Celebrities have an incredible reach to the world’s population and it’s hard to ignore how much pop culture plays a role in the eating habits of today’s society, he said.
Ellen Degeneres, a vegan for ethical reasons, has 77 million Twitter followers and PETA, an animal rights group, has more than 1.06 million followers.
Meanwhile, the agricultural advocacy group called Ag More than Ever and the Canadian Centre for Food Integrity, have 23,100 and 1,774 followers, respectively.
“Storytelling and powerful anecdotes — which, let’s be honest, that’s often what a celebrity is, a powerful anecdote — they can overwhelm the scientific research. No matter how big that mountain of data is, a good narrative, a good story, can overwhelm that data,” said Caulfield.
It can be difficult to change a person’s view of their eating habits because it becomes their way of viewing the world and how they want the world to view them, he added. This personal branding becomes such a large part of their lifestyle and how they identify themselves, it can be difficult to change their opinion.
Through Caulfield’s Netflix documentary “A User’s Guide to Cheating Death,” he speaks with consumers on why they choose organic.
Consumers aren’t sure who to trust. They say they can’t trust the industry, university professors and research institutions at the core of many studies because they view that as a profit motive. If an industry is associated with a study on food, the trust is lower.
Incorrect information, mainly coming from the internet and social media platforms, is absorbed by consumers, leading them to the incorrect understandings.
As well, it’s too confusing for many consumers to understand and so they avoid it all together.
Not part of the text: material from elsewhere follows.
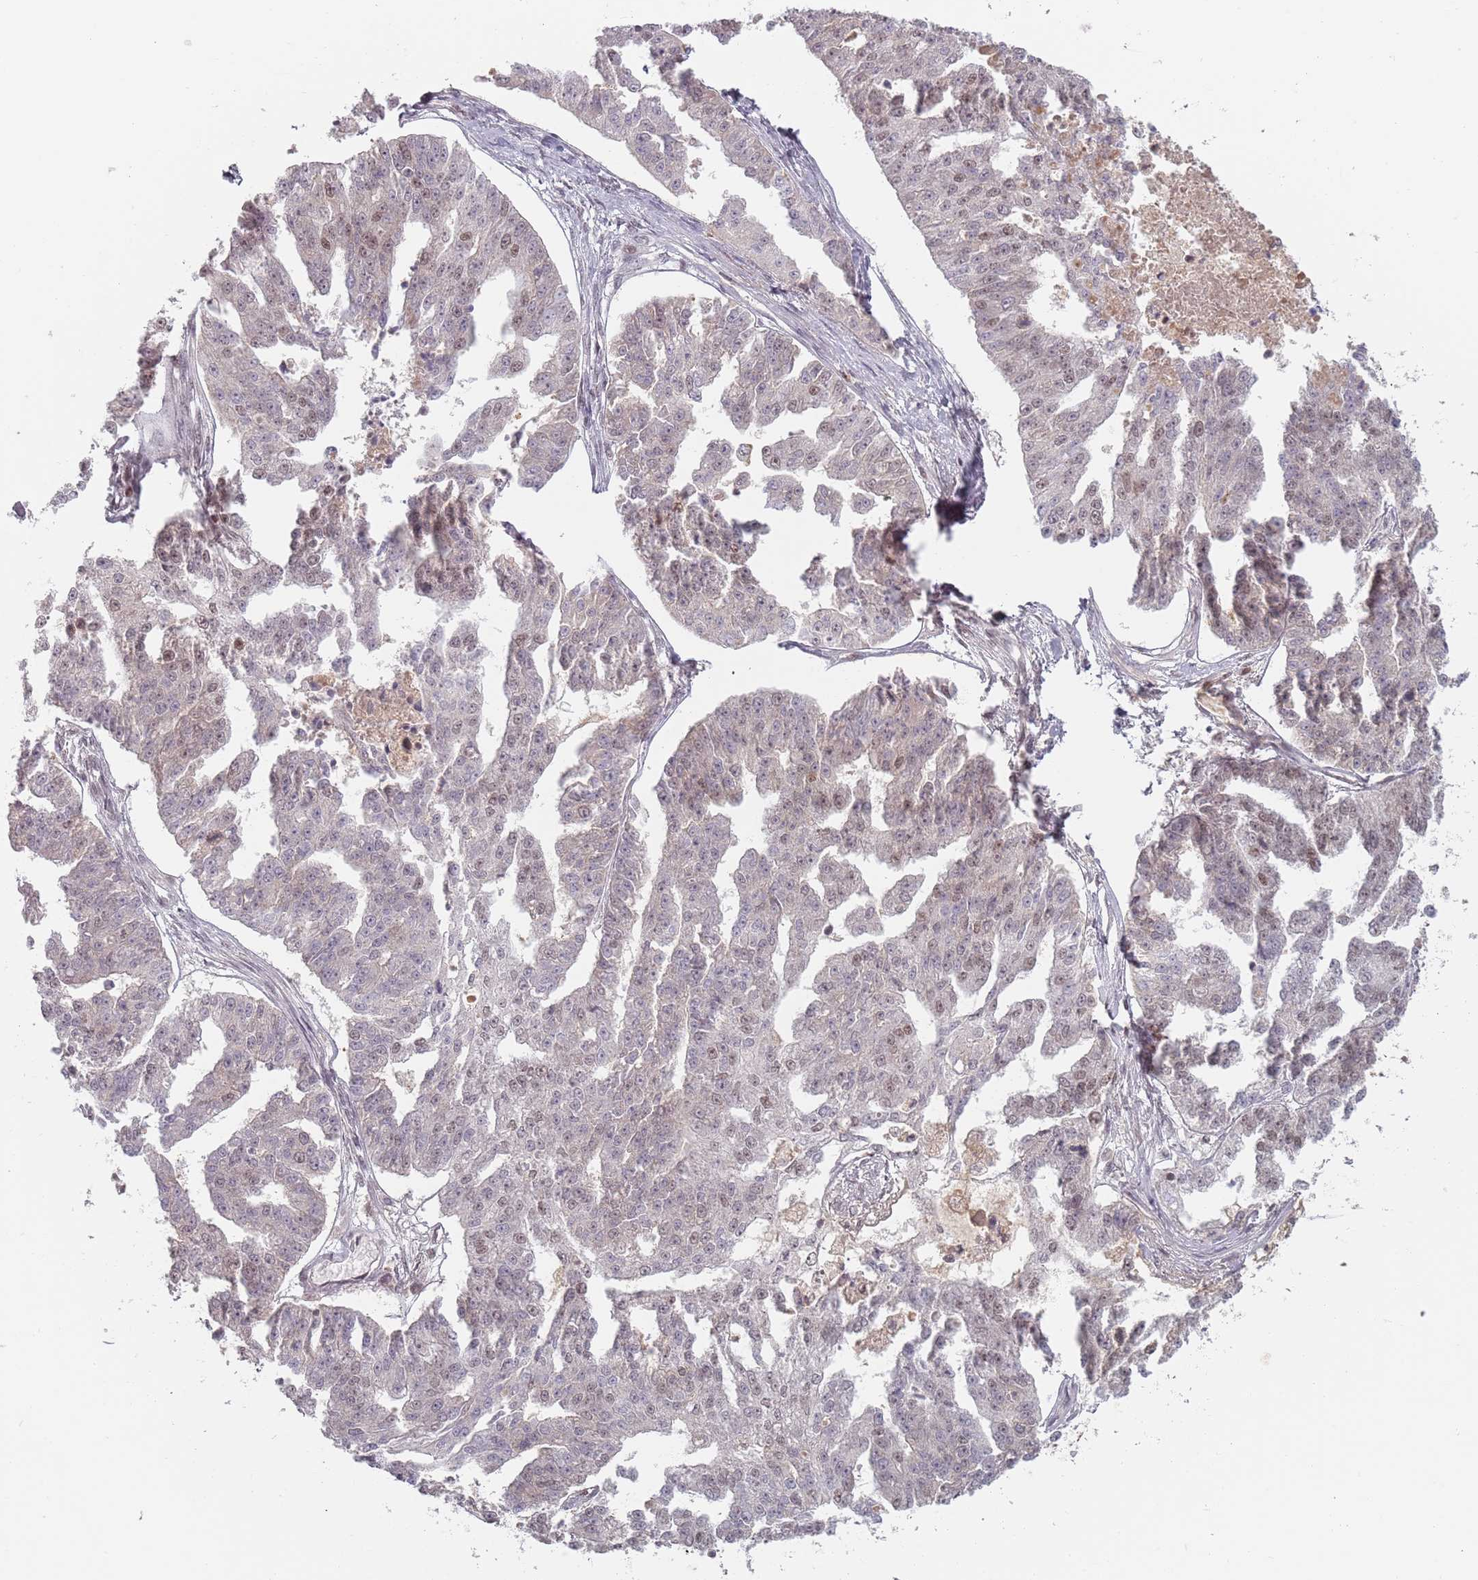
{"staining": {"intensity": "weak", "quantity": "<25%", "location": "nuclear"}, "tissue": "ovarian cancer", "cell_type": "Tumor cells", "image_type": "cancer", "snomed": [{"axis": "morphology", "description": "Cystadenocarcinoma, serous, NOS"}, {"axis": "topography", "description": "Ovary"}], "caption": "High magnification brightfield microscopy of ovarian cancer stained with DAB (3,3'-diaminobenzidine) (brown) and counterstained with hematoxylin (blue): tumor cells show no significant expression.", "gene": "NUP50", "patient": {"sex": "female", "age": 58}}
“The harder something is to understand the more unnatural it seems,” said Alan Levinovitz, author of The Gluten Lie. “There is something very appealing to a vision of a world, a natural world in which you actually understand how things are made, in which you understand what it is that you are putting into your body because in a sense, then it’s like you. You’re not putting something in that’s foreign to you, that’s unnatural to you and chemicals are foreign to people. Processing of food is foreign to people in that natural remedies isn’t foreign to people,” said Levinovitz.
Caulfield said it is imperative to teach critical thinking skills throughout people’s lives to help individuals to understand that just because something is new and popular does not mean it is best.
It’s important to keep records straight, to use science to support the industry’s organizations and to learn how to communicate better with consumers. This will help to rebuild the trust with consumers and reroute the trends, he said.